Thrombus aspiration without additional angioplasty has only been described before as therapy for coronary embolisms originating from outside the coronary arteries.9,10 To our knowledge, this is the first report investigating the potential role of thrombus aspiration without additional angioplasty for STEMI caused by occlusive coronary artery disease.

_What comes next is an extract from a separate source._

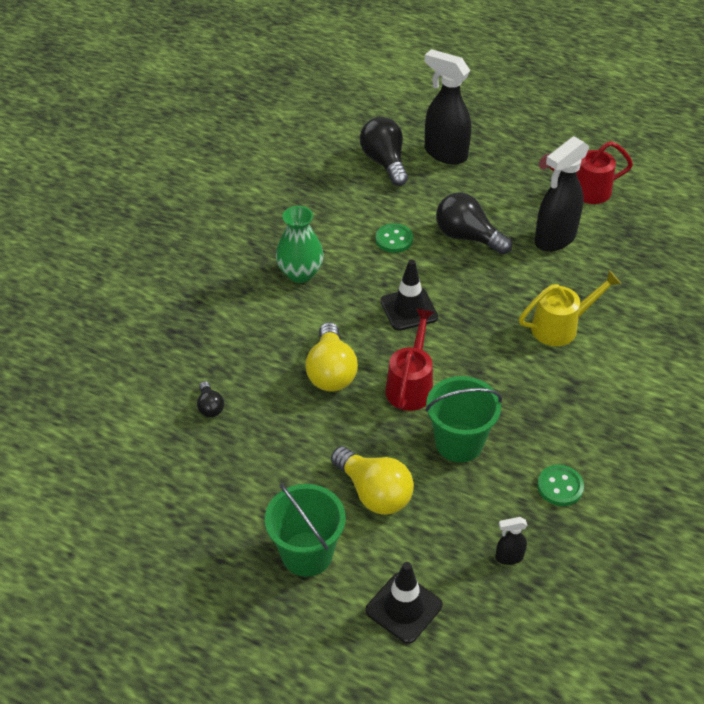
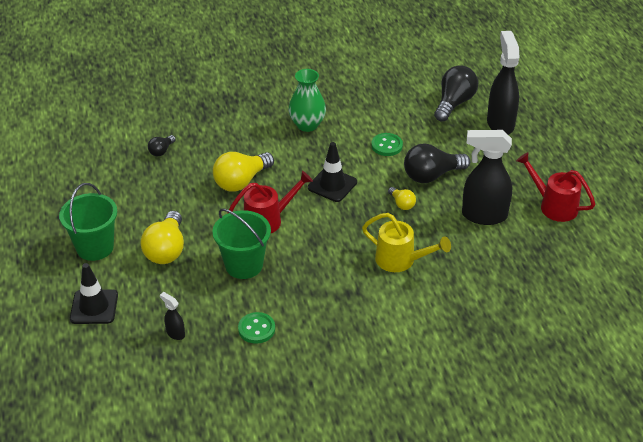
camera: 50 degrees right, 5 degrees down
black light bulb [436,192,512,255] -> black light bulb turned 105 degrees counterclockwise [404,143,470,183]
none -> yellow light bulb [388,187,416,210]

Only 5 out of 249 patients with an acute total coronary occlusion underwent thrombus aspiration for definitive treatment of STEMI. Potentially, more than 5 patients could have been treated with thrombus aspiration as definitive therapy, but our data do not allow any conclusions with regard to how often this strategy can be applied. To gain greater clarity regarding the relevance of residual lesions and the necessity of performing additional PCI after thrombus aspiration, fractional flow reserve (FFR) or intravascular ultrasound (IVUS) measurements may be helpful.11 Earlier studies have shown that elective patients with residual stenoses ≤ 30%12,13 or ≤ 35% and FFR ≥ 0.914 after balloon angioplasty had favorable clinical outcomes at long-term follow up. This may suggest that in patients with minimal residual stenosis, no signs of plaque rupture on angiography and/or IVUS and almost normal FFR, thrombus aspiration alone may result in clinical outcomes comparable with those achieved after additional angioplasty or stenting. Furthermore, as thrombus aspiration is nontraumatic to the vessel wall, event-free outcomes after thrombus aspiration without additional angioplasty may be related to diminished vessel injury. During balloon angioplasty and stenting, platelet aggregation, inflammation and intimal proliferation are induced and these mechanisms may result in restenosis or reocclusion.15
We conclude from these 5 cases that the performance of thrombus aspiration alone, without the use of balloon or stenting in the culprit lesion, is safe and effective in selected patients.
Acknowledgment. We appreciate the thoughtful comments of Prof. Dr. F. Zijlstra, Dr. G.F. Diercks and Dr. A.J. Suurmeijer in the preparation of this manuscript.